Nor was there any lack of talent; Kraus always claimed that the German-Jewish literati had an abundance of that.
But despite having so many advantages, these writers mostly chose to play it safe, reinforcing a bad paradigm of feuilletonism or parroting the latest style of expressionism, while treating such cultural authorities as the
Neue Freie Presse
with servile respect.
The psychological needs and assimilationist tendencies that drove German-Jewish authors to do this were of interest to Kraus: hence the play
Literatur
, which Kafka esteemed and which, in fact, inspired his famous meditations on the ‘terrible inner state’ of German-Jewish writers.
However, those needs and tendencies didn’t excuse anything.
As motives for bad linguistic behavior, they struck Kraus as tawdry.
      
“Could there be similar dynamics—minus the Jewish element—operating in some of our own contemporary literary scenes?
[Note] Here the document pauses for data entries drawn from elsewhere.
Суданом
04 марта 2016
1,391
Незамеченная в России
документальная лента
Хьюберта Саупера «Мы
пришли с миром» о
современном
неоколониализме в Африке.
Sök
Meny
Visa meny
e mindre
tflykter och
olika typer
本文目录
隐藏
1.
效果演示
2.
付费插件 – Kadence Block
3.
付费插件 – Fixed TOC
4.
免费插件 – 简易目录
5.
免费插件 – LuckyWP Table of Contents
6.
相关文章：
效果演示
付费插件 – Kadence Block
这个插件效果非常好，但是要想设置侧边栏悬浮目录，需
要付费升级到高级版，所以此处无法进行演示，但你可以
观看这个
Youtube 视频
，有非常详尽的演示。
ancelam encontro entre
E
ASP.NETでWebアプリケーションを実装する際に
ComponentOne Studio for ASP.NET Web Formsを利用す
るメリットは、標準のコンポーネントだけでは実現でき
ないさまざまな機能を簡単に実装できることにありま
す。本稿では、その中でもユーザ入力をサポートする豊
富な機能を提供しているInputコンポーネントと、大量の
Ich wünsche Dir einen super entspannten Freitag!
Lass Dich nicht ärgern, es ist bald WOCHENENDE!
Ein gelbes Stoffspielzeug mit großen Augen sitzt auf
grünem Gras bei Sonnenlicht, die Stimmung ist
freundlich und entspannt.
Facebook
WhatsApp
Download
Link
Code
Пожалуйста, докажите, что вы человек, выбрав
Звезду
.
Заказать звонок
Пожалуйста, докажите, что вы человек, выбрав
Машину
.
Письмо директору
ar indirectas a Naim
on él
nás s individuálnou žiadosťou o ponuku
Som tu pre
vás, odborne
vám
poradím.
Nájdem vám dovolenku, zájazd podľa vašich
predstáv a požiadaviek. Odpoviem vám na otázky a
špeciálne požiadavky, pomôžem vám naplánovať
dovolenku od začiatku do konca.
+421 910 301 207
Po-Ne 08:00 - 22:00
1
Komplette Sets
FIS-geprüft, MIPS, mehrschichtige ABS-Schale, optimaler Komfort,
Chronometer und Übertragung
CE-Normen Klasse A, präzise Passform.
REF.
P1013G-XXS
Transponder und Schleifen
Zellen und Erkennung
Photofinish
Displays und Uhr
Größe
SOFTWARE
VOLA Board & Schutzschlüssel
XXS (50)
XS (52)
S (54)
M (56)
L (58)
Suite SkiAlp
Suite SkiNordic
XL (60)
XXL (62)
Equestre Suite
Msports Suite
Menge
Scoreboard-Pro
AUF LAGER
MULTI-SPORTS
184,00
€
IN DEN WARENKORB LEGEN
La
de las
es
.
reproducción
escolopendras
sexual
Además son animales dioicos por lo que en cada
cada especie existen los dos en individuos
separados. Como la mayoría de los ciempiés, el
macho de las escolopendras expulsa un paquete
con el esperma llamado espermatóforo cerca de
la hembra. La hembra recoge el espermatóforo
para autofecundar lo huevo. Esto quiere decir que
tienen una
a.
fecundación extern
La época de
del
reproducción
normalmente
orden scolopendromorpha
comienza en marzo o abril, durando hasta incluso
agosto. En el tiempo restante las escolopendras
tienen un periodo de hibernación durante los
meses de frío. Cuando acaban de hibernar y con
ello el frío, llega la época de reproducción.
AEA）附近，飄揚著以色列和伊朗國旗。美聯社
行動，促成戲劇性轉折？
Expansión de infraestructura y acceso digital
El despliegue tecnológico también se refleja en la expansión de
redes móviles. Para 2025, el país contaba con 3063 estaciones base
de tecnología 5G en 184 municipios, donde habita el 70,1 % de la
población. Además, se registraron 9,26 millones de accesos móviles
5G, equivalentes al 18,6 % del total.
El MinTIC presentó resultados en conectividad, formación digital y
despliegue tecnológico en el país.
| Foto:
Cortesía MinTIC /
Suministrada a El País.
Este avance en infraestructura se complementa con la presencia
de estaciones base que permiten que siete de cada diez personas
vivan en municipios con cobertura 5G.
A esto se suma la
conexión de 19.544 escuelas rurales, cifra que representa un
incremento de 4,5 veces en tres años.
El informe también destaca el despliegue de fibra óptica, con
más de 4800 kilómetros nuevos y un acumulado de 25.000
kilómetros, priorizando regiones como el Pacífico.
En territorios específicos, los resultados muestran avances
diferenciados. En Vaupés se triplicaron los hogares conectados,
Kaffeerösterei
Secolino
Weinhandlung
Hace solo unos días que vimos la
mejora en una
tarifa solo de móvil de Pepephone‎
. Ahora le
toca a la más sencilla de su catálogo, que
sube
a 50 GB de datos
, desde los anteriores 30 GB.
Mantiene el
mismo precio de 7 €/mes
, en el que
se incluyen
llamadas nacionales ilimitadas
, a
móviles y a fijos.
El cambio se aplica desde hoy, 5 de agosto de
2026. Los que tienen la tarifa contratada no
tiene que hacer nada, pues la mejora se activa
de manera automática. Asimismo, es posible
The anecdotal evidence keeps piling up.
Let’s say that someone has given you a recent novel.
You can’t recall seeing reviews of the book, but it looks like a high-end production.
The press that published it is a very good one, and on its cover are blurbs from respected figures in the world of letters.
Would you be surprised to learn that the author of the novel lives in Park Slope with a husband and two young children?
Would you be surprised to read, on the author’s website, that she grew up in Lake Forest, was educated at Brown, and teaches writing as an adjunct at the New School?
When I encounter such author information, I sometimes wonder how the economics work.
Advances are small, book sales are declining, teaching jobs don’t pay well, and Park Slope is very expensive, as are kids.
Maybe the family is just getting by.
But in an age of soaring college tuition and health insurance costs, not many people from an affluent background are willing to take upon themselves the hazards of real, open-ended downward mobility.
Maybe, then, the husband is a lawyer or in finance.
Yet mixed couples aren’t the norm, I’m told.
If the husband is a fellow author, it may well be that the couple has gotten help from its baby-boomer parents.
And if that’s so, writing doesn’t, and probably won’t ever, pay the biggest bills.
      
“But there’s still the desire as well as the pressure to succeed.
For literati, as for professors of literature, the increasingly steep straight path to recognizable signs of accomplishment is to produce conventional work of high quality.
I enjoy a lot of the writing created on this route, and I’m not about to echo Kraus’s apocalyptic condemnation of the talented authors who take it.
What feels sad, nevertheless, is that at a time when a relatively small percentage of the New York literary scene appears to be supporting itself through its writing, a high percentage of the scene is so very cautious.
Indeed, the scene routinely demands of itself and others both cautiousness and the display of the most uncontroversial virtues (balance, moderation, warmth, etc.).
God forbid that a novelist should be a little mean to her characters.
Much more than in previous eras, we find such authorial harshness framed as reason enough for a (cautiously) negative review.
Of course, sometimes the calls for niceness are themselves nasty.
But in the more august places, that’s certainly not the norm.
One can be generally for civility in reviewing and still be alarmed by the fact a measured, polite, unfavorable appraisal of
Joseph Anton
, which appeared in
The New York Review of Books
(and exhibits a particular dislike for the ‘egregiously uncharitable’ treatment of exes in Rushdie’s memoir), could win notoriety as a full-on ‘takedown’ job.
Or consider that a few years ago, the critic and novelist Dale Peck got a lot of attention merely by being rude to some well-known writers.
Consider also that even as brilliant a reviewer as the late John Leonard has been posthumously taken to task for the immoderation that was a function of his exuberance.
So what if his riffing and ranting wasn’t always comprehensible?
It was unfailingly fun, and the style was his alone.